Tam da burada, her şeyin büzüşüp uyuştuğu, sistemin açık ve dolaylı paydaşlarla bölüşülüp yürütüldüğü zamanlarda insan faktörü devreye girer. Varlığa umut olsun, bütün yollar kapanıp erdem hepten teslim alınmasın diye onlar, o fedakar kişiler, aşk ve sabırla hayata katılırlar. Sistemin tıkanıp karardığı yerlerde mütevazı birer kahramana dönüşürler. Mesela Türkiye’de eğitim çok az sayıdaki idealist, fedakar ve erdemli öğretmen ve yönetici vesilesiyle hepten çökmekten kurtulur. Tek bir öğrenci olsun, ona ulaşmak için her tür engeli aşmaya çalışırlar. Bir yanda sistemi temsil edip elindeki imkanı ulufe gibi etrafa saçan, her fırsatta toplum katmanlarını yaralamak için şiddet diline yapışan devletlular diğer yanda yeryüzünden eylem sahibi bir varlık olarak geçmenin şuurunu taşıyanlar. İnsan olanlar, insan kalanlar.
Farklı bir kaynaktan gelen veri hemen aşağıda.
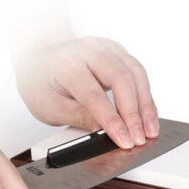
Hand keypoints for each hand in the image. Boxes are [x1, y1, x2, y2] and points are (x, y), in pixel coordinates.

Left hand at [14, 37, 158, 148]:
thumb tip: (108, 133)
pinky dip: (145, 96)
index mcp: (67, 63)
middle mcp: (89, 50)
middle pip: (120, 79)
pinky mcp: (118, 53)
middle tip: (140, 138)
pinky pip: (138, 73)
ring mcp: (106, 48)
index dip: (111, 119)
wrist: (39, 58)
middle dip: (133, 113)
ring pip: (135, 74)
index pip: (94, 93)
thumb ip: (81, 119)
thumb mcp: (51, 108)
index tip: (123, 140)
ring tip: (150, 130)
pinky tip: (148, 115)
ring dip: (146, 105)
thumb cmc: (42, 81)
Yetmedi sadece kurumsal yapısı değil varlık gerekçesi de muğlaklaşmış, girmesi çıkması bir dert, ulaşımı zor, birimler arası eşgüdümü çözülmüş bir sağlık kuruluşu düşünün. Eğer para varsa anında her branşta özel hastanelerde randevu bulma şansınız varken pek çok alanda randevu bulmanın, tetkik ve ileri görüntüleme imkanlarına erişmenin mucize olduğu hastanelerde çalışanlar bıkkın, idareciler çaresiz insan olarak alınan hizmetin kalitesi tartışmaya açık dururken…Nadir bulunan branşlarda uzmanlaşmış, özel hastanelere gitse paraya para demeyecek bir doktorun devlet hastanesinde peygamberane bir sabırla hizmete durduğunu görürsünüz. Sistem ihalelerle, tayinler ve propaganda ile meşgulken o şifa denilen erdemin başında ellerini berrak suda tutuyordur daima.
Dahası fütursuz bir yönetim şemsiyesini elinde tutarak toplumun geçmişten getirdiği nice kökü yok sayarak sadece güncel duyguların ve değer yaratmaz hamasetlerin eşliğinde kültür işleri yürütmeye çalışmak, parti, siyasal cenah fark etmez, birbirine inadına benzeme yarışı içinde bir iç şaklakçılıkla yol alanlar karşısında, durduğu yerin yüksek sükuneti içinde eserle ve insanla meşgul olanlar. Ellerinde, bakanlık, belediye, medya kuruluşu, dernek, şirket fark etmez sistem çarkını çevirenlerle, bir, bağımsız, müdanasız, insandan ve toplumdan yana tavır olan şahsiyetler. Binaların, salonların, gazete ve televizyonların, yolların ve dilden dile kutsanıp şişirilenlerin dışında, eserde kalanlar. Sistem yoksa insan var, olmalı diyenler. Onlarla birlikte ve onların ışığıyla karanlıktan kurtulan bir hayat.